Buffer caching. The library internally has to use many temporary memory buffers. Some of those it reuses as much as it can (e.g. for filename normalization), but some operations (
fsl_content_get()
in particular) have to use several, potentially many, temporary buffers of arbitrary sizes, which can easily lead it to allocating hundreds of thousands of times for a total of 1GB+, in a single session even if it only allocates a max concurrent memory of less than 15MB. We can probably improve this situation by installing a buffer cache intended primarily for use withfsl_content_get()
, in which we store some number of buffers totaling some certain max amount of concurrent memory. This could be achieved relatively inexpensively by either hard-coding a buffer array size (e.g. 10) or modifyingfsl_buffer()
to be a singly-linked list, the links being used solely for such a cache, and keeping the buffers in alloced-size order. The catch there, however, is that the decompression and de-deltification steps effectively makes reuse of such buffers next to impossible because we cannot easily and efficiently do those operations in-place in existing buffers.
Remote Synchronization
This will(?) be implemented in terms of abstract streaming APIs, very possibly the ones the library already uses for the majority of its file I/O and abstracting output streaming (e.g. it uses an abstract output stream for diff output, rather than writing directly to a buffer).

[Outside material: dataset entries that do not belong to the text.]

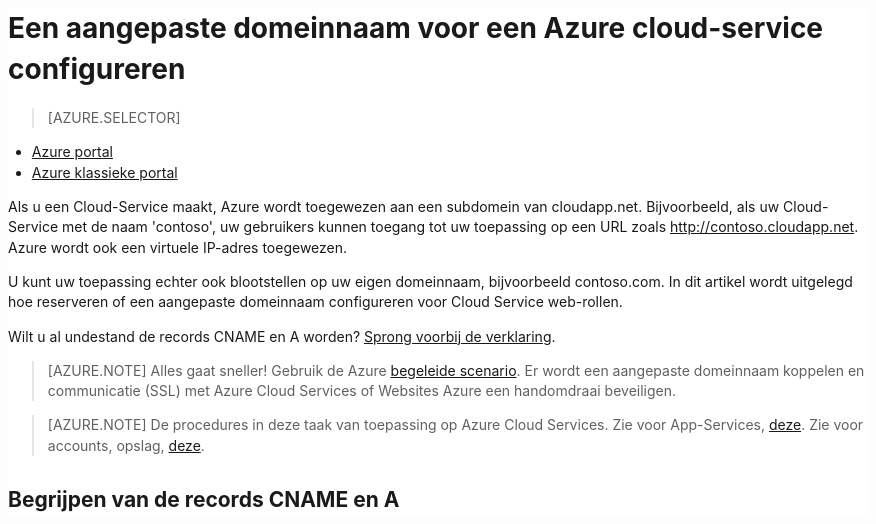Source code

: <properties
    pageTitle="Een aangepaste domeinnaam in een Cloud-Services configureren | Microsoft Azure"
    description="Informatie over hoe u uw Azure toepassing of gegevens in een aangepaste domein weergeven door de DNS-instellingen configureren."
    services="cloud-services"
    documentationCenter=".net"
    authors="Thraka"
    manager="timlt"
    editor=""/>

<tags
    ms.service="cloud-services"
    ms.workload="tbd"
    ms.tgt_pltfrm="na"
    ms.devlang="na"
    ms.topic="article"
    ms.date="08/10/2016"
    ms.author="adegeo"/>

# <a name="configuring-a-custom-domain-name-for-an-azure-cloud-service"></a>Een aangepaste domeinnaam voor een Azure cloud-service configureren

> [AZURE.SELECTOR]
- [Azure portal](cloud-services-custom-domain-name-portal.md)
- [Azure klassieke portal](cloud-services-custom-domain-name.md)


Als u een Cloud-Service maakt, Azure wordt toegewezen aan een subdomein van cloudapp.net. Bijvoorbeeld, als uw Cloud-Service met de naam 'contoso', uw gebruikers kunnen toegang tot uw toepassing op een URL zoals http://contoso.cloudapp.net. Azure wordt ook een virtuele IP-adres toegewezen.

U kunt uw toepassing echter ook blootstellen op uw eigen domeinnaam, bijvoorbeeld contoso.com. In dit artikel wordt uitgelegd hoe reserveren of een aangepaste domeinnaam configureren voor Cloud Service web-rollen.

Wilt u al undestand de records CNAME en A worden? [Sprong voorbij de verklaring](#add-a-cname-record-for-your-custom-domain).

> [AZURE.NOTE]
> Alles gaat sneller! Gebruik de Azure [begeleide scenario](http://support.microsoft.com/kb/2990804). Er wordt een aangepaste domeinnaam koppelen en communicatie (SSL) met Azure Cloud Services of Websites Azure een handomdraai beveiligen.

<p/>

> [AZURE.NOTE]
> De procedures in deze taak van toepassing op Azure Cloud Services. Zie voor App-Services, [deze](../app-service-web/web-sites-custom-domain-name.md). Zie voor accounts, opslag, [deze](../storage/storage-custom-domain-name.md).


## <a name="understand-cname-and-a-records"></a>Begrijpen van de records CNAME en A


[Expose Your Application on a Custom Domain]: #access-app
[Add a CNAME Record for Your Custom Domain]: #add-cname
[Expose Your Data on a Custom Domain]: #access-data
[VIP swaps]: http://msdn.microsoft.com/library/ee517253.aspx
[Create a CNAME record that associates the subdomain with the storage account]: #create-cname
[Azure klassieke portal]: https://manage.windowsazure.com
[Validate Custom Domain dialog box]: http://i.msdn.microsoft.com/dynimg/IC544437.jpg
[vip]: ./media/cloud-services-custom-domain-name/csvip.png
[csurl]: ./media/cloud-services-custom-domain-name/csurl.png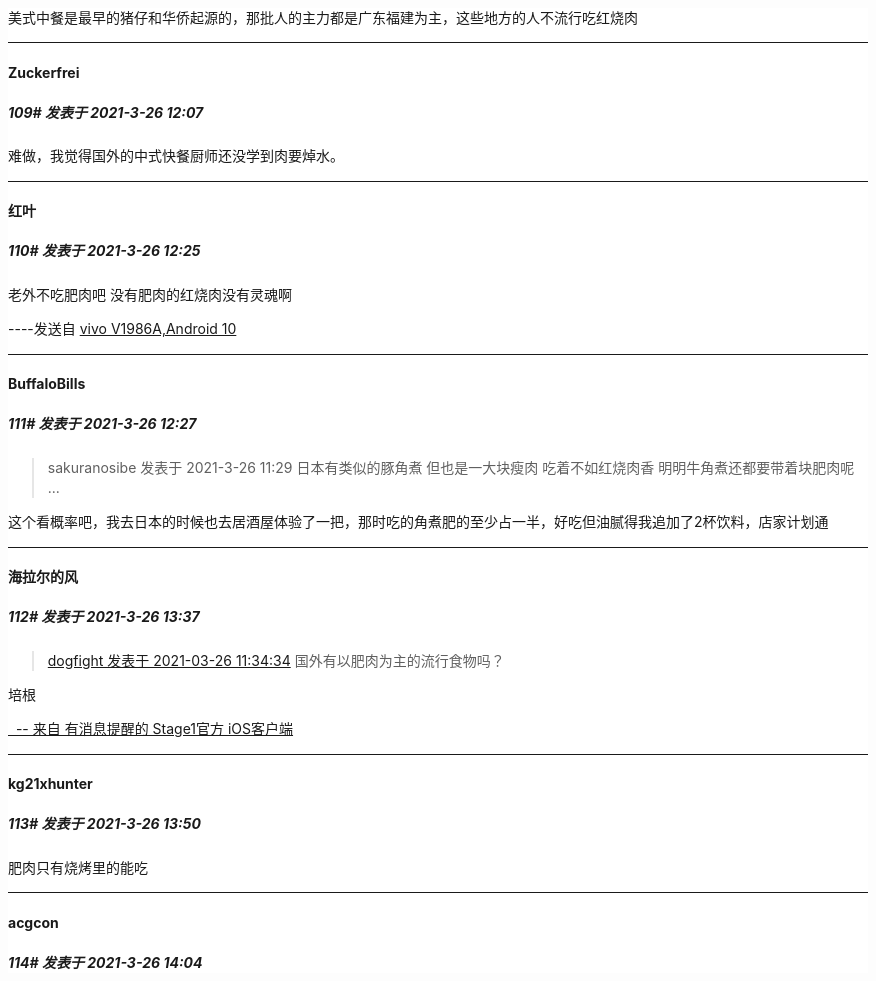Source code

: 
美式中餐是最早的猪仔和华侨起源的，那批人的主力都是广东福建为主，这些地方的人不流行吃红烧肉


-----

####  Zuckerfrei  
##### 109#       发表于 2021-3-26 12:07


难做，我觉得国外的中式快餐厨师还没学到肉要焯水。


-----

####  红叶  
##### 110#       发表于 2021-3-26 12:25


老外不吃肥肉吧 没有肥肉的红烧肉没有灵魂啊


----发送自 [vivo V1986A,Android 10](http://stage1.5j4m.com/?1.37)


-----

####  BuffaloBills  
##### 111#       发表于 2021-3-26 12:27


<blockquote>sakuranosibe 发表于 2021-3-26 11:29
日本有类似的豚角煮 但也是一大块瘦肉 吃着不如红烧肉香 明明牛角煮还都要带着块肥肉呢 ...</blockquote>
这个看概率吧，我去日本的时候也去居酒屋体验了一把，那时吃的角煮肥的至少占一半，好吃但油腻得我追加了2杯饮料，店家计划通


-----

####  海拉尔的风  
##### 112#       发表于 2021-3-26 13:37


<blockquote><a href="httphttps://bbs.saraba1st.com/2b/forum.php?mod=redirect&amp;goto=findpost&amp;pid=50738028&amp;ptid=1995000" target="_blank">dogfight 发表于 2021-03-26 11:34:34</a>
国外有以肥肉为主的流行食物吗？</blockquote>培根

[  -- 来自 有消息提醒的 Stage1官方 iOS客户端](https://itunes.apple.com/fi/app/saraba1st/id1221237470?mt=8)


-----

####  kg21xhunter  
##### 113#       发表于 2021-3-26 13:50


肥肉只有烧烤里的能吃


-----

####  acgcon  
##### 114#       发表于 2021-3-26 14:04
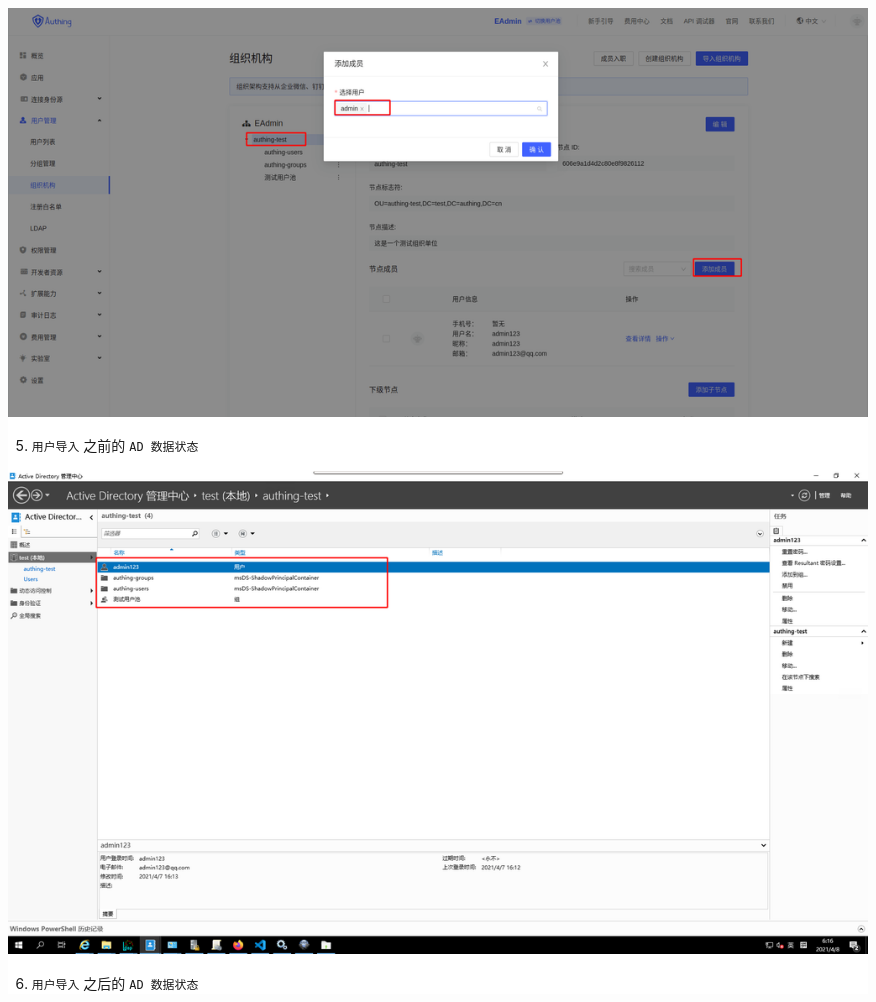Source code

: <img src="./images/6-Authing2AD-添加成员.png" class="md-img-padding" />

5. `用户导入` 之前的 `AD 数据状态`

<img src="./images/6-Authing2AD-增加用户之前的AD 状态.png" class="md-img-padding" />

6. `用户导入` 之后的 `AD 数据状态`
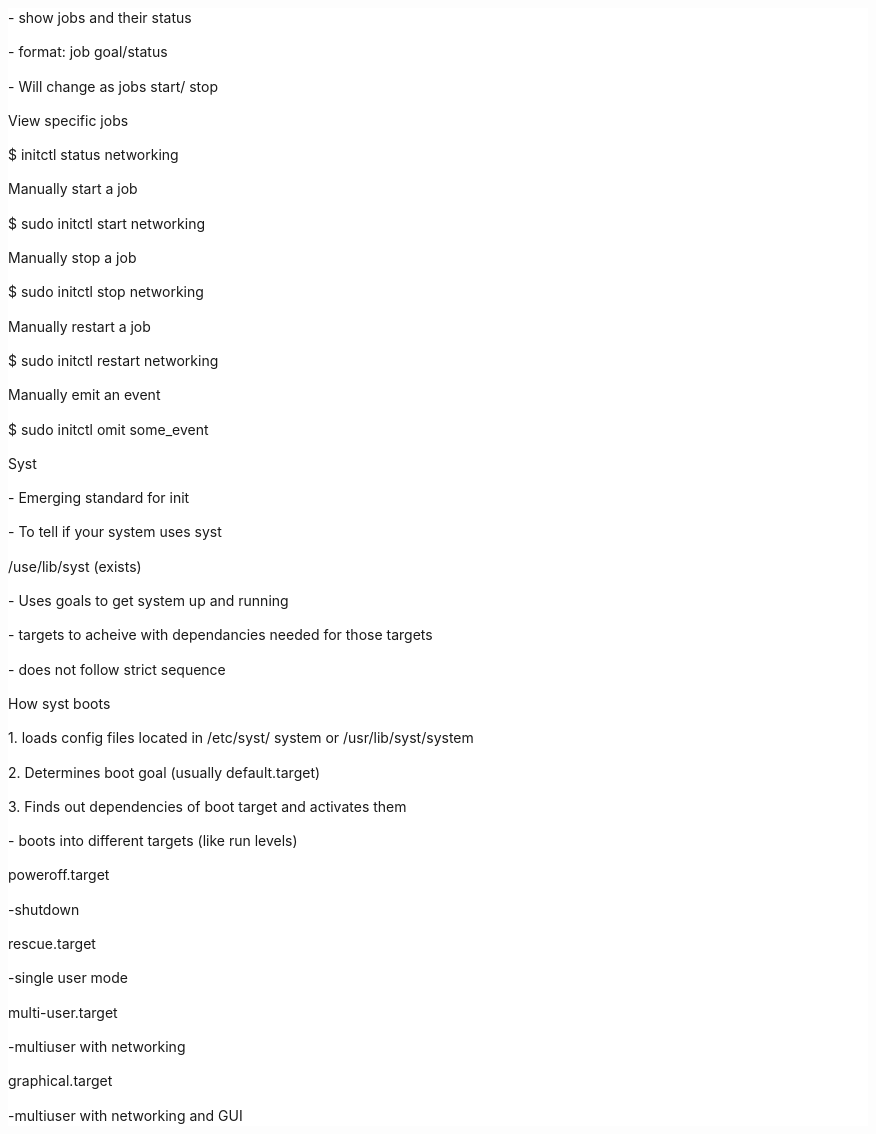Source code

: \- show jobs and their status

\- format: job goal/status

\- Will change as jobs start/ stop

View specific jobs

$ initctl status networking

Manually start a job

$ sudo initctl start networking

Manually stop a job

$ sudo initctl stop networking

Manually restart a job

$ sudo initctl restart networking

Manually emit an event

$ sudo initctl omit some_event

Syst

\- Emerging standard for init

\- To tell if your system uses syst

/use/lib/syst (exists)

\- Uses goals to get system up and running

\- targets to acheive with dependancies needed for those targets

\- does not follow strict sequence

How syst boots

1\. loads config files located in /etc/syst/ system or /usr/lib/syst/system

2\. Determines boot goal (usually default.target)

3\. Finds out dependencies of boot target and activates them

\- boots into different targets (like run levels)

poweroff.target

-shutdown

rescue.target

-single user mode

multi-user.target

-multiuser with networking

graphical.target

-multiuser with networking and GUI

This will almost certainly be one of the last major features.
Wiki Parsing and Rendering
This set of features hovers right on the edge of out-of-scope for the core libfossil. Rendering is necessarily output-format-specific and the library has no business defining such outputs. Also...
The fossil implementations of these are not written with port-friendliness in mind, so a complete reimplementation would possibly be necessary.
In order to support near-arbitrary applications the wiki parsers need to be implemented in such a way that clients can customize (via hooks/callbacks) how links/references are generated.
The venerable Fossil Wiki format has the lowest priority. In practice markdown has easily taken the lead, and only old (pre-markdown) docs tend to be maintained in that format. However... checkin comments support a mime-type but several fossil(1) internals assume fossil-wiki format for those and we have 15+ years of checkin history in the wild which relies on that, so there is no real escaping from that format.
Non-TODOs
Any and all UI-related elements, including HTML, CSS, and JavaScript. The library will enable such applications but will not provide, e.g., an HTML framework beyond perhaps (maybe) diff and/or wiki rendering (the former being likely but the latter unlikely).
Scripting of tickets. There are no current plans to 100% mimic fossil's TH1 scripting of tickets. Fossil's use of TH1 was one of convenience, not long-term practicality. The library itself will have no "official" scripting language, but is designed specifically to make tying it to scripting engines relatively straightforward. We have a standalone copy of TH1 which "could" be integrated with little work, but doing so would not be an ideal path to go down.